- **WHAT THIS TASK INVOLVES**
Turn the text from all of the entries below into one numbered list with one line per item and no blank lines. Leave the images out of your answer.

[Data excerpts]
******************************

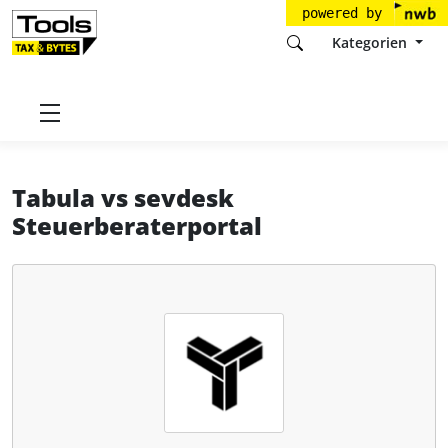
powered by
Kategorien
Startseite
Tools
Tabula GmbH
Tabula
Tabula
vs
sevdesk
Steuerberaterportal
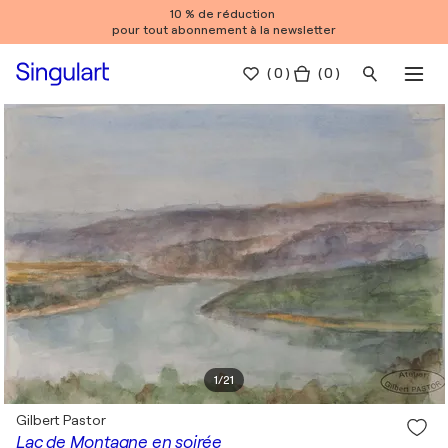
10 % de réduction
pour tout abonnement à la newsletter
(
0
)
( 0 )
1
/
21
Gilbert Pastor
Lac de Montagne en soirée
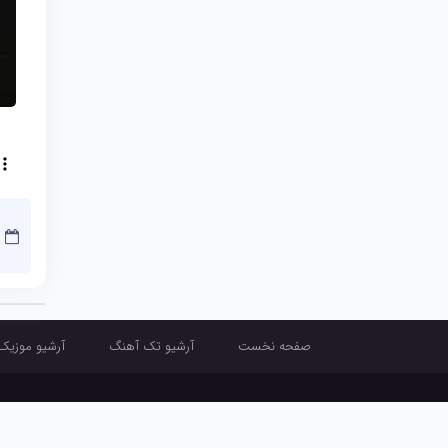
صفحه نخست
آرشیو تک آهنگ
آرشیو موزیک
صفحه نخست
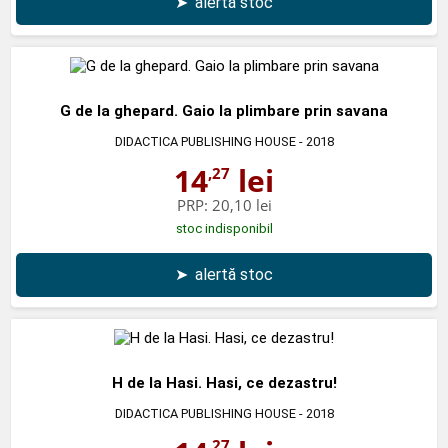
➤
alertă stoc
G de la ghepard. Gaio la plimbare prin savana
DIDACTICA PUBLISHING HOUSE
- 2018
14
lei
,27
PRP:
20,10 lei
stoc indisponibil
➤
alertă stoc
H de la Hasi. Hasi, ce dezastru!
DIDACTICA PUBLISHING HOUSE
- 2018
,27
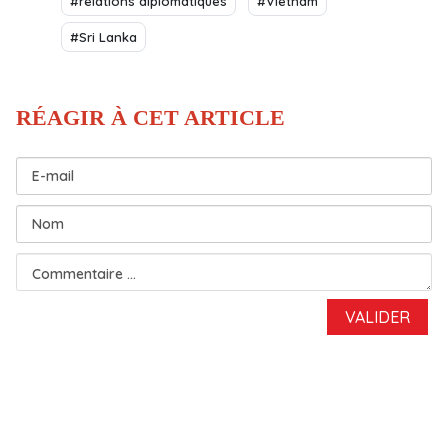
#relations diplomatiques
#Vietnam
#Sri Lanka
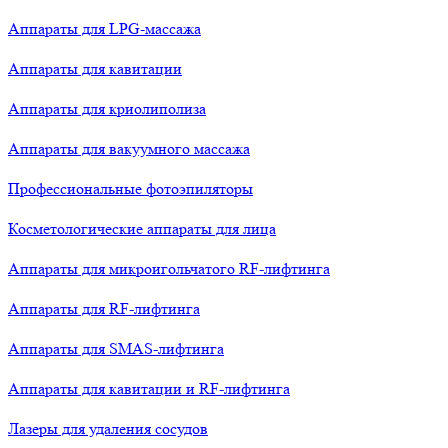
Аппараты для LPG-массажа
Аппараты для кавитации
Аппараты для криолиполиза
Аппараты для вакуумного массажа
Профессиональные фотоэпиляторы
Косметологические аппараты для лица
Аппараты для микроигольчатого RF-лифтинга
Аппараты для RF-лифтинга
Аппараты для SMAS-лифтинга
Аппараты для кавитации и RF-лифтинга
Лазеры для удаления сосудов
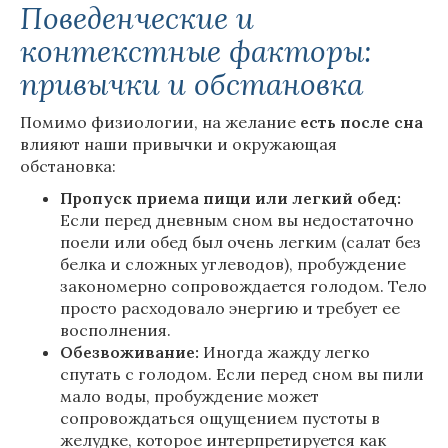
Поведенческие и
контекстные факторы:
привычки и обстановка
Помимо физиологии, на желание
есть
после
сна
влияют наши привычки и окружающая
обстановка:
Пропуск приема пищи или легкий обед:
Если перед дневным сном вы недостаточно
поели или обед был очень легким (салат без
белка и сложных углеводов), пробуждение
закономерно сопровождается голодом. Тело
просто расходовало энергию и требует ее
восполнения.
Обезвоживание:
Иногда жажду легко
спутать с голодом. Если перед сном вы пили
мало воды, пробуждение может
сопровождаться ощущением пустоты в
желудке, которое интерпретируется как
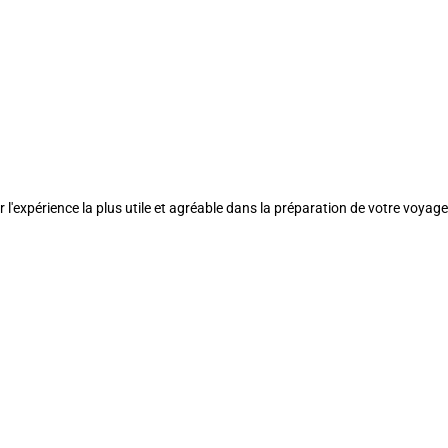
l'expérience la plus utile et agréable dans la préparation de votre voyage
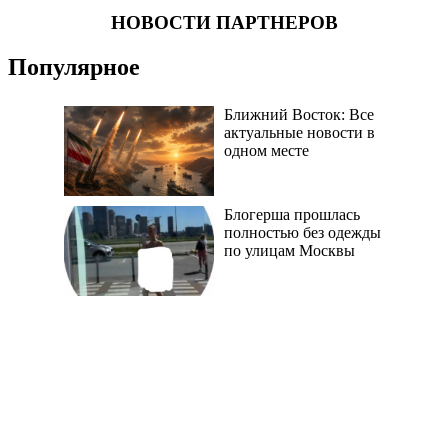
НОВОСТИ ПАРТНЕРОВ
Популярное
Ближний Восток: Все
актуальные новости в
одном месте
Блогерша прошлась
полностью без одежды
по улицам Москвы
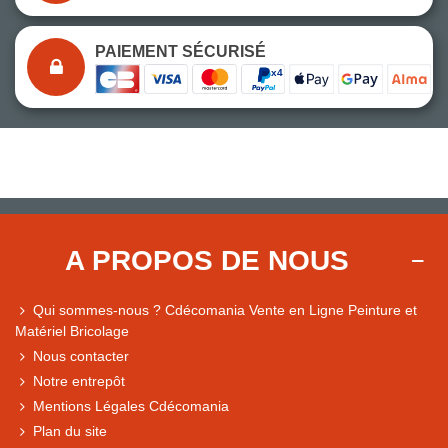
PAIEMENT SÉCURISÉ
A PROPOS DE NOUS
Qui sommes-nous ? Cdécomania Vente en Ligne Peinture et
Matériel Bricolage
Nous contacter
Notre entrepôt
Mentions Légales Cdécomania
Plan du site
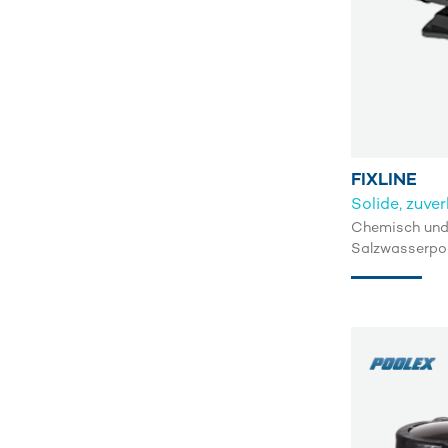
FIXLINE
Solide, zuver
Chemisch und 
Salzwasserpo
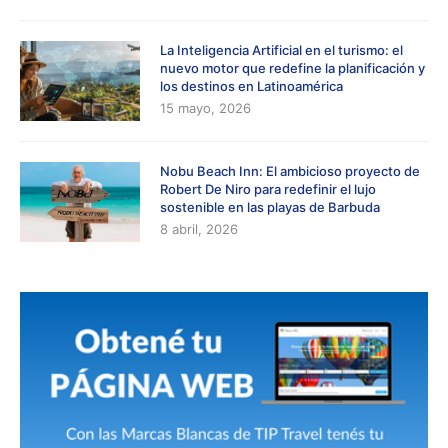
La Inteligencia Artificial en el turismo: el
nuevo motor que redefine la planificación y
los destinos en Latinoamérica
15 mayo, 2026
Nobu Beach Inn: El ambicioso proyecto de
Robert De Niro para redefinir el lujo
sostenible en las playas de Barbuda
8 abril, 2026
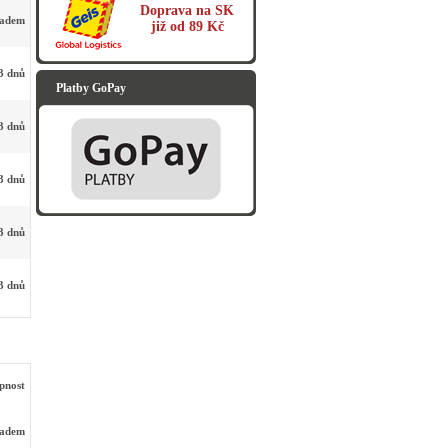
Doprava na SK
ladem
již od 89 Kč
3 dnů
Platby GoPay
3 dnů
3 dnů
3 dnů
3 dnů
pnost
ladem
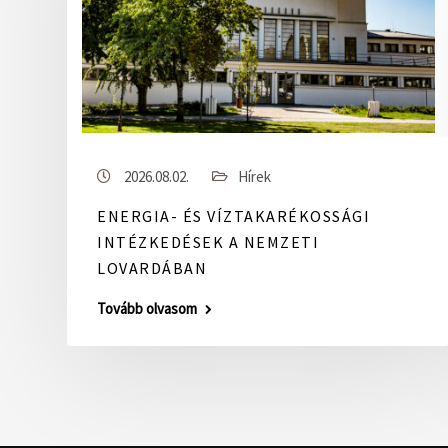
2026.08.02.
Hírek
ENERGIA- ÉS VÍZTAKARÉKOSSÁGI
INTÉZKEDÉSEK A NEMZETI
LOVARDÁBAN
Tovább olvasom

******************************

- **WRITTEN RESPONSE**
1. powered by
2. Kategorien
3. Startseite
4. Tools
5. Tabula GmbH
6. Tabula
7. Tabula
8. vs
9. sevdesk
10. Steuerberaterportal
11. 10 % de réduction
12. pour tout abonnement à la newsletter
13. (
14. 0
15. )
16. ( 0 )
17. 1
18. /
19. 21
20. Gilbert Pastor
21. Lac de Montagne en soirée
22. صفحه نخست
23. آرشیو تک آهنگ
24. آرشیو موزیک
25. صفحه نخست
26. ➤
27. alertă stoc
28. G de la ghepard. Gaio la plimbare prin savana
29. DIDACTICA PUBLISHING HOUSE
30. - 2018
31. 14
32. lei
33. ,27
34. PRP:
35. 20,10 lei
36. stoc indisponibil
37. ➤
38. alertă stoc
39. H de la Hasi. Hasi, ce dezastru!
40. DIDACTICA PUBLISHING HOUSE
41. - 2018
42. ,27
43. #relations diplomatiques
44. #Vietnam
45. #Sri Lanka
46. Аппараты для LPG-массажа
47. Аппараты для кавитации
48. Аппараты для криолиполиза
49. Аппараты для вакуумного массажа
50. Профессиональные фотоэпиляторы
51. Косметологические аппараты для лица
52. Аппараты для микроигольчатого RF-лифтинга
53. Аппараты для RF-лифтинга
54. Аппараты для SMAS-лифтинга
55. Аппараты для кавитации и RF-лифтинга
56. Лазеры для удаления сосудов
57. Поведенческие и
58. контекстные факторы:
59. привычки и обстановка
60. Помимо физиологии, на желание
61. есть
62. после
63. сна
64. влияют наши привычки и окружающая
65. обстановка:
66. Пропуск приема пищи или легкий обед:
67. Если перед дневным сном вы недостаточно
68. поели или обед был очень легким (салат без
69. белка и сложных углеводов), пробуждение
70. закономерно сопровождается голодом. Тело
71. просто расходовало энергию и требует ее
72. восполнения.
73. Обезвоживание:
74. Иногда жажду легко
75. спутать с голодом. Если перед сном вы пили
76. мало воды, пробуждение может
77. сопровождаться ощущением пустоты в
78. желудке, которое интерпретируется как
79. l'expérience la plus utile et agréable dans la préparation de votre voyage
80. НОВОСТИ ПАРТНЕРОВ
81. Популярное
82. Ближний Восток: Все
83. актуальные новости в
84. одном месте
85. Блогерша прошлась
86. полностью без одежды
87. по улицам Москвы
88. PAIEMENT SÉCURISÉ
89. A PROPOS DE NOUS
90. Qui sommes-nous ? Cdécomania Vente en Ligne Peinture et
91. Matériel Bricolage
92. Nous contacter
93. Notre entrepôt
94. Mentions Légales Cdécomania
95. Plan du site
96. FIXLINE
97. Solide, zuver
98. Chemisch und 
99. Salzwasserpo
100. La Inteligencia Artificial en el turismo: el
101. nuevo motor que redefine la planificación y
102. los destinos en Latinoamérica
103. 15 mayo, 2026
104. Nobu Beach Inn: El ambicioso proyecto de
105. Robert De Niro para redefinir el lujo
106. sostenible en las playas de Barbuda
107. 8 abril, 2026
108. Doprava na SK
109. ladem
110. již od 89 Kč
111. 3 dnů
112. Platby GoPay
113. 3 dnů
114. 3 dnů
115. 3 dnů
116. 3 dnů
117. pnost
118. ladem
119. 2026.08.02.
120. Hírek
121. ENERGIA- ÉS VÍZTAKARÉKOSSÁGI
122. INTÉZKEDÉSEK A NEMZETI
123. LOVARDÁBAN
124. Tovább olvasom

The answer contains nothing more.